- **Task prompt**: Print every line below exactly as written, but leave the pictures behind.

Saved entries
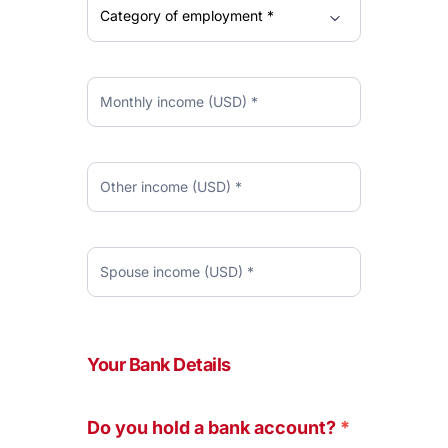
Your Bank Details
Do you hold a bank account?
*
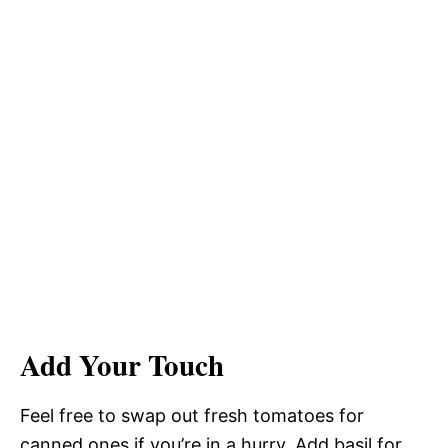
Add Your Touch
Feel free to swap out fresh tomatoes for
canned ones if you’re in a hurry. Add basil for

- **Reply to the task**:
Your Bank Details
Do you hold a bank account?
*
Add Your Touch
Feel free to swap out fresh tomatoes for
canned ones if you’re in a hurry. Add basil for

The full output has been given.